- Data excerpts
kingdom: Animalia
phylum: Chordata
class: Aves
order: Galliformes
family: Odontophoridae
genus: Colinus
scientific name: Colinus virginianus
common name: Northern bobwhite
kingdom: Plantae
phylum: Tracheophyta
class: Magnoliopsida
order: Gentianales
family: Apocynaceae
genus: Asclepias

--

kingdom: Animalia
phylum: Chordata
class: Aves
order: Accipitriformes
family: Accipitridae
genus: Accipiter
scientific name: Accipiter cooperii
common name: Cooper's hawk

* * *

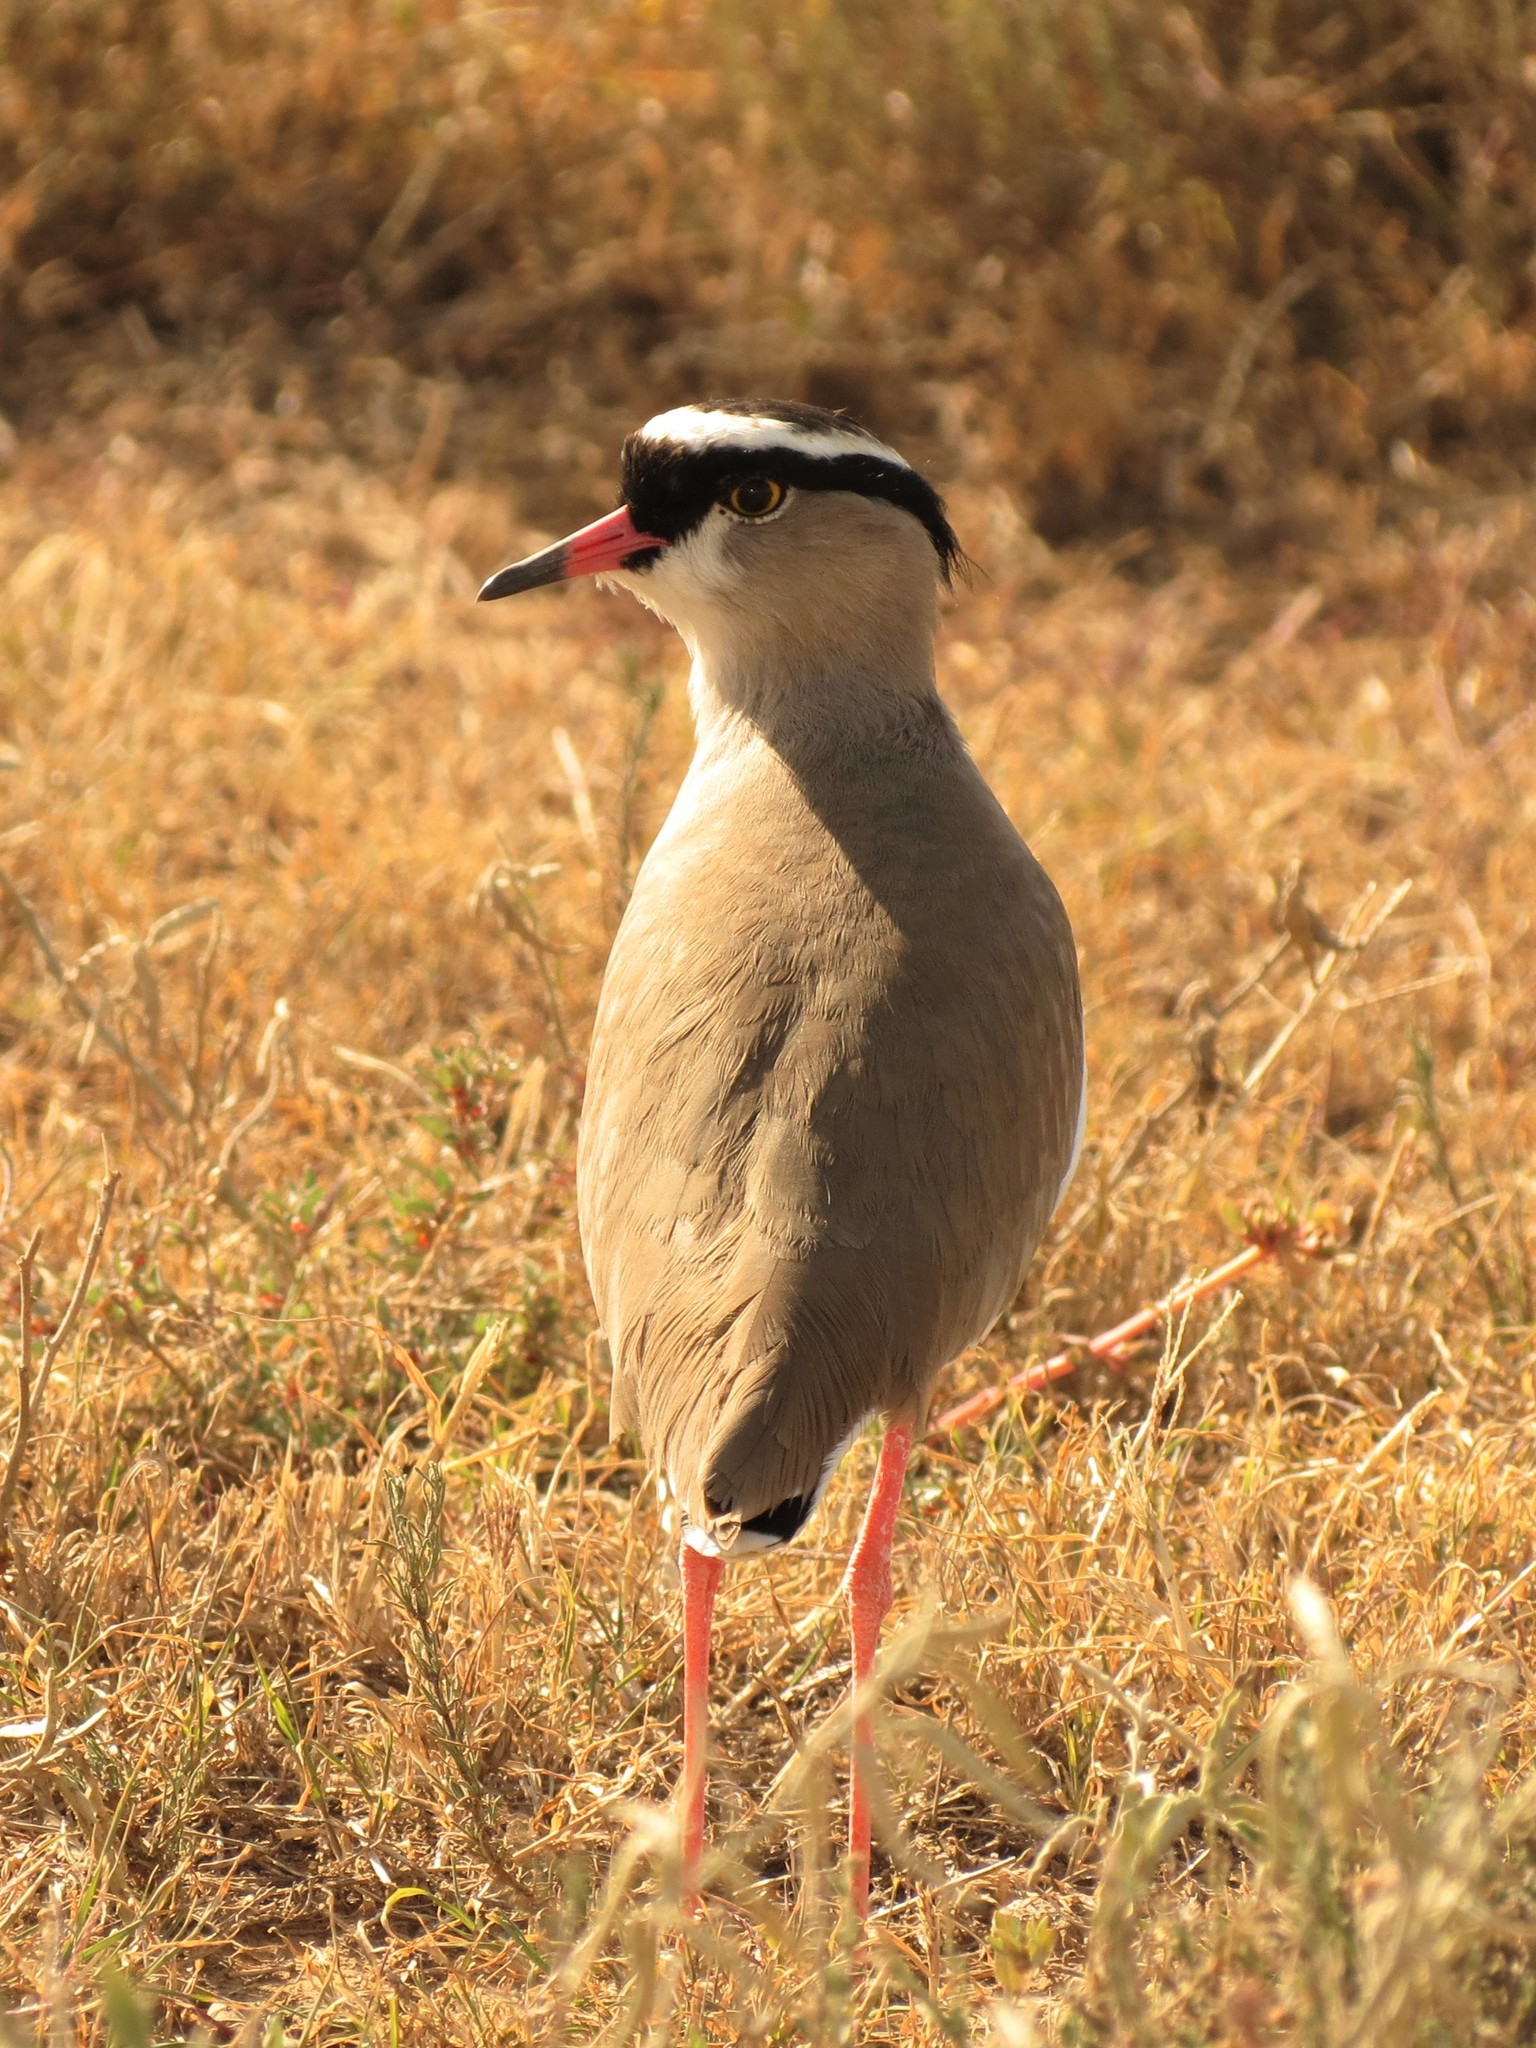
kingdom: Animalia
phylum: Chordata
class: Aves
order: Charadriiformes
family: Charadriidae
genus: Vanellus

- Goal of the exercise
Put the lines of the material from the line containing "family: Odontophoridae" through the line containing "genus: Asclepias", inclusive, into a JSON list of strings. Use one string per line and omit any blank lines.

- Answer below
[
  "family: Odontophoridae",
  "genus: Colinus",
  "scientific name: Colinus virginianus",
  "common name: Northern bobwhite",
  "kingdom: Plantae",
  "phylum: Tracheophyta",
  "class: Magnoliopsida",
  "order: Gentianales",
  "family: Apocynaceae",
  "genus: Asclepias"
]